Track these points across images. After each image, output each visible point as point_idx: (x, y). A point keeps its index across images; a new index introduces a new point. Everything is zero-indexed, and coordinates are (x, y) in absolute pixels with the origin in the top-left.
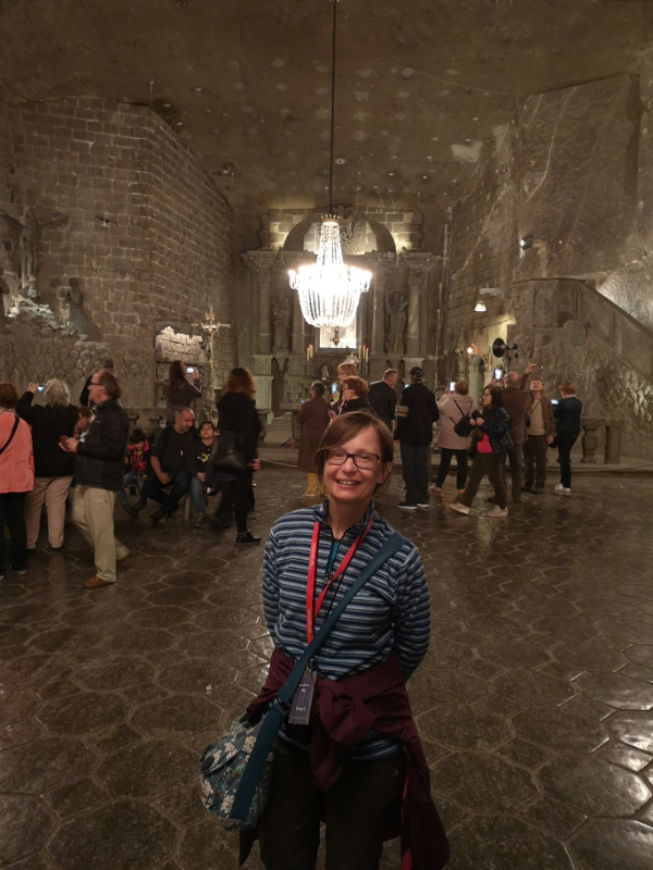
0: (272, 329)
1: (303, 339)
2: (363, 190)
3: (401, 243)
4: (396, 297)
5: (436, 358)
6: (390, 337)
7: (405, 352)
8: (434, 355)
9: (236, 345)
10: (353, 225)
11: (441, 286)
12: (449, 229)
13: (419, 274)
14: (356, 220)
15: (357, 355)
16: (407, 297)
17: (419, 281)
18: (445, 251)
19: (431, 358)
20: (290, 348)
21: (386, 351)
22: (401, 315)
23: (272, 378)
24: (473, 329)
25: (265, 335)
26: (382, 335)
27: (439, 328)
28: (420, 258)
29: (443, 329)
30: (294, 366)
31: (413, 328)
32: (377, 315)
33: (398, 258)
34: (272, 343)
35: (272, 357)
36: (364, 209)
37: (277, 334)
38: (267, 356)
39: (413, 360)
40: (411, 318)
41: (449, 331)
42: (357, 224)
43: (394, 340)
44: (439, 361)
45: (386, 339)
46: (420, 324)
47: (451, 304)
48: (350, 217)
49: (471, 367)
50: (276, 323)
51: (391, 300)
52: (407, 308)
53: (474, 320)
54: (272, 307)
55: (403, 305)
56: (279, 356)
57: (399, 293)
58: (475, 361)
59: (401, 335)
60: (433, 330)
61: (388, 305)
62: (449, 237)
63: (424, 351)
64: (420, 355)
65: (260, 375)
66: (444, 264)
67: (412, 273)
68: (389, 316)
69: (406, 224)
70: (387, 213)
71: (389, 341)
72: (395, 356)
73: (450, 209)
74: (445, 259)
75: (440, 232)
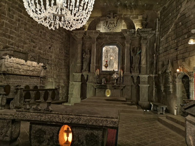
0: (82, 62)
1: (95, 67)
2: (121, 4)
3: (138, 26)
4: (135, 49)
5: (154, 75)
6: (133, 66)
7: (140, 72)
8: (153, 74)
9: (69, 69)
10: (117, 21)
11: (155, 44)
12: (159, 20)
13: (146, 39)
14: (118, 19)
15: (118, 74)
16: (140, 48)
17: (146, 42)
18: (157, 30)
19: (151, 75)
20: (89, 71)
21: (131, 72)
22: (138, 56)
23: (81, 83)
24: (177, 60)
25: (79, 65)
26: (129, 65)
27: (155, 62)
28: (146, 31)
29: (156, 63)
30: (91, 78)
31: (143, 62)
32: (127, 57)
33: (136, 32)
34: (82, 69)
35: (81, 74)
36: (122, 15)
37: (84, 64)
38: (79, 74)
39: (143, 76)
40: (142, 57)
41: (160, 63)
42: (119, 21)
43: (135, 67)
44: (155, 77)
45: (131, 67)
46: (146, 61)
47: (161, 52)
48: (116, 18)
49: (177, 80)
50: (84, 60)
51: (133, 50)
52: (140, 53)
53: (177, 55)
54: (82, 54)
55: (138, 52)
56: (84, 73)
57: (137, 47)
58: (180, 76)
59: (138, 65)
60: (152, 63)
61: (132, 52)
62: (159, 24)
63: (148, 72)
64: (146, 74)
65: (76, 82)
66: (157, 35)
67: (142, 38)
68: (132, 57)
69: (139, 20)
70: (131, 16)
71: (132, 67)
72: (135, 74)
73: (159, 12)
74: (157, 33)
75: (155, 22)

(Work required): From the line containing "50: (276, 323)" to the last line of the entries, output every line exactly as written, but leave out the pictures.

(Output of the exercise):
50: (276, 323)
51: (391, 300)
52: (407, 308)
53: (474, 320)
54: (272, 307)
55: (403, 305)
56: (279, 356)
57: (399, 293)
58: (475, 361)
59: (401, 335)
60: (433, 330)
61: (388, 305)
62: (449, 237)
63: (424, 351)
64: (420, 355)
65: (260, 375)
66: (444, 264)
67: (412, 273)
68: (389, 316)
69: (406, 224)
70: (387, 213)
71: (389, 341)
72: (395, 356)
73: (450, 209)
74: (445, 259)
75: (440, 232)
0: (82, 62)
1: (95, 67)
2: (121, 4)
3: (138, 26)
4: (135, 49)
5: (154, 75)
6: (133, 66)
7: (140, 72)
8: (153, 74)
9: (69, 69)
10: (117, 21)
11: (155, 44)
12: (159, 20)
13: (146, 39)
14: (118, 19)
15: (118, 74)
16: (140, 48)
17: (146, 42)
18: (157, 30)
19: (151, 75)
20: (89, 71)
21: (131, 72)
22: (138, 56)
23: (81, 83)
24: (177, 60)
25: (79, 65)
26: (129, 65)
27: (155, 62)
28: (146, 31)
29: (156, 63)
30: (91, 78)
31: (143, 62)
32: (127, 57)
33: (136, 32)
34: (82, 69)
35: (81, 74)
36: (122, 15)
37: (84, 64)
38: (79, 74)
39: (143, 76)
40: (142, 57)
41: (160, 63)
42: (119, 21)
43: (135, 67)
44: (155, 77)
45: (131, 67)
46: (146, 61)
47: (161, 52)
48: (116, 18)
49: (177, 80)
50: (84, 60)
51: (133, 50)
52: (140, 53)
53: (177, 55)
54: (82, 54)
55: (138, 52)
56: (84, 73)
57: (137, 47)
58: (180, 76)
59: (138, 65)
60: (152, 63)
61: (132, 52)
62: (159, 24)
63: (148, 72)
64: (146, 74)
65: (76, 82)
66: (157, 35)
67: (142, 38)
68: (132, 57)
69: (139, 20)
70: (131, 16)
71: (132, 67)
72: (135, 74)
73: (159, 12)
74: (157, 33)
75: (155, 22)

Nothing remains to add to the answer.